We have seen before how white male anti-racist writers have a tendency to erase issues of sex and gender from their critiques of society. For as much insight as some progressives, liberals, and anti-racist folks have with respect to race, some people have remarkably little insight when it comes to their own blind spots with respect to sex, gender, and other privileges.
We all have our blind spots, to be sure. I certainly do. The trouble with blind spots is that, by definition, we can't see them. And so, I write this post with all due respect to macon d. and his stuff white people do blog. He's often spot on in his posts. Importantly, he's a white guy thinking about race in a thoughtful, non-hyper-defensive way.
Yet, generally, the biggest blind spot that some anti-racist (and liberal and progressive and leftist) white guys have is that they collapse the white female experience and the white male experience together as though the two are sufficiently similar enough to be presented as the experience of White Personhood. I know that all of the various "Stuff [insert group] Do/Like" blogs are not truly intended to represent the experiences of all those who belong to the relevant identity group. Yet, unless they are obviously cheeky and fun, there is a real danger in coming off as though one is deigning to represent the [Insert Identity] Experience.
So, while I generally appreciate macon d's stuff white people do blog, I was disappointed in the way that his post regarding how one of the things white people do is "recreate jesus in their own image" so blatantly ignored gender. I think we need to be very clear about in who's image white "people" have created Jesus because this supposed representative of god certainly was not created in the image of all of us white people.
Here, I should be clear about something. Assuming for the sake of argument that Jesus existed as a historical figure, I am not disputing that he was a man, as opposed to a woman. Where I take issue with Christianity, and one large reason as to why I am not a Christian, is that I do not believe that the historical Jesus was imbued with divinity (at least as Christianity conceives it). In fact, I think one of the greatest failing of Christianity is that it has gendered God Incarnate, as represented by Jesus, as a white male.
Given the degree to which male-centrism is built into Christianity (and Judaism and Islam), erasing gender from a critique of the creation of white Jesus does a real disservice to the alienation that so many women and girls experience because of god and "God Incarnate's" alleged white maleness. So, with respect to white people re-creating "jesus in their own image," I'm not sure that white women had all that much to do with the re-creation or that they benefit from it to the extent that white men do.

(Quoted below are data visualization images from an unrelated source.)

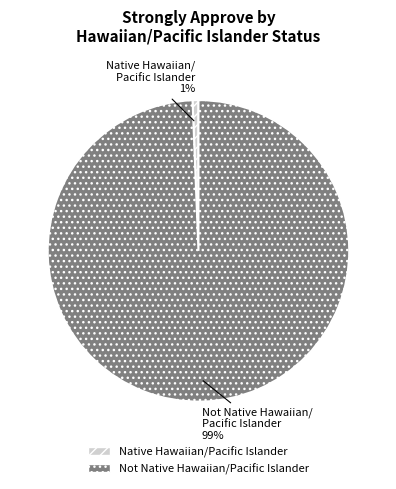

Which slice is the smallest?

Native Hawaiian/Pacific Islander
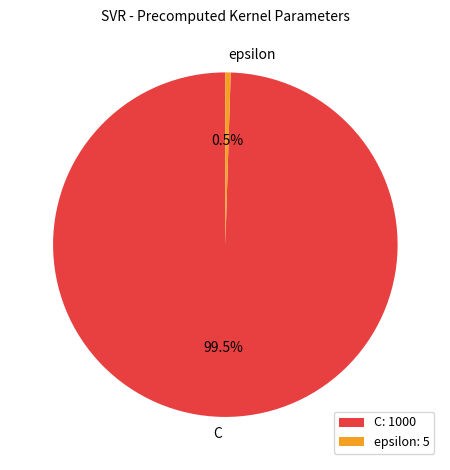

Which slice is the smallest?

epsilon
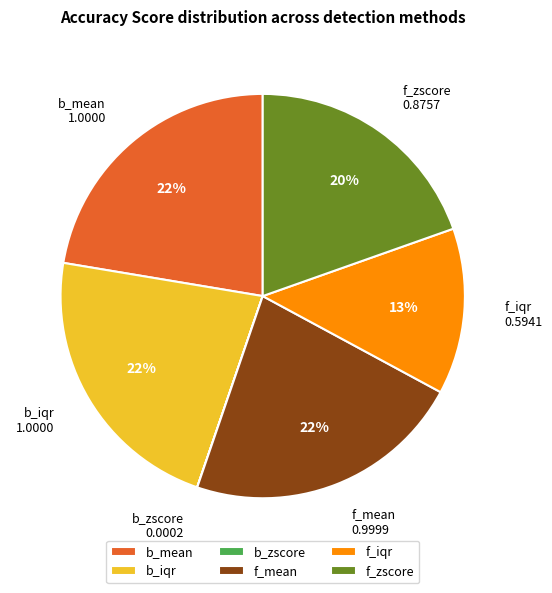

Combined, do f_zscore and f_iqr account for over 50%?

No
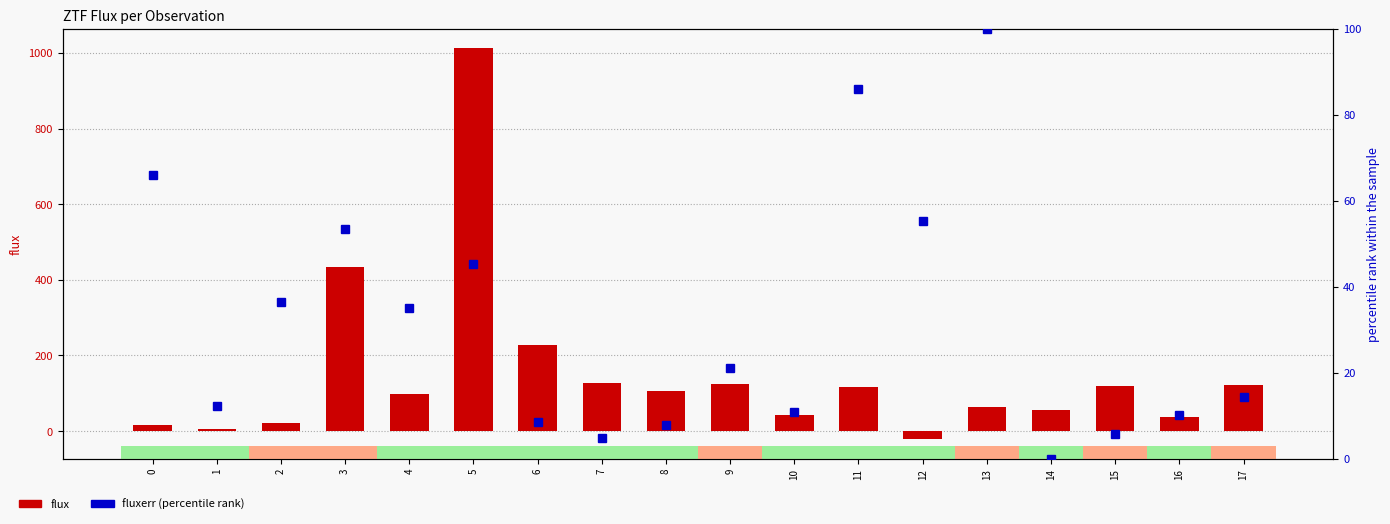

Reading right to left, what are all the values shown in this chart?

flux: 17=121.1	16=36.9	15=120.5	14=55.4	13=63.0	12=-21.7	11=115.6	10=41.5	9=124.7	8=105.2	7=126.3	6=226.8	5=1012.2	4=99.4	3=435.0	2=20.3	1=4.3	0=17.2
fluxerr (percentile rank): 17=14.3	16=10.3	15=5.8	14=0.0	13=100.0	12=55.3	11=86.0	10=10.8	9=21.0	8=8.0	7=4.9	6=8.5	5=45.3	4=35.1	3=53.3	2=36.5	1=12.2	0=66.0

My criticism here is not a petty one and I don't write this to "let white women off the hook," as it were. Rather, the gendering of god/Jesus as male is, I believe, one of the greatest purveyors of male privilege and sexism in the world. Yes. In the world. What a sense of entitlement white men and boys must learn at such an early age to know that, not only the greatest being in the sky looks just like them, but so does his incarnate son. And, because men have gendered god and god incarnate as male, Christianity tells us that it was men who were created in god's image and that it was women who came from men, rather than what we know to be the biological truth. It is yet another way we learn that white men are the standard human being and everyone else is an aberration from that.
As the links within macon's post rightly note, we do most certainly learn from the white Jesus that white is good and non-white is not good. But to build on that, we also learn from white male Jesus that maleness is good and not maleness is not good. In fact, from various sects of Christianity, we learn that the maleness of Jesus was so integral to his identity that it precludes women from being priests.
In short, men and women do not- indeed cannot- experience Christianity in the same way. What has been to white men a great privilege- the white maleness of Jesus- is to women an oppressive force.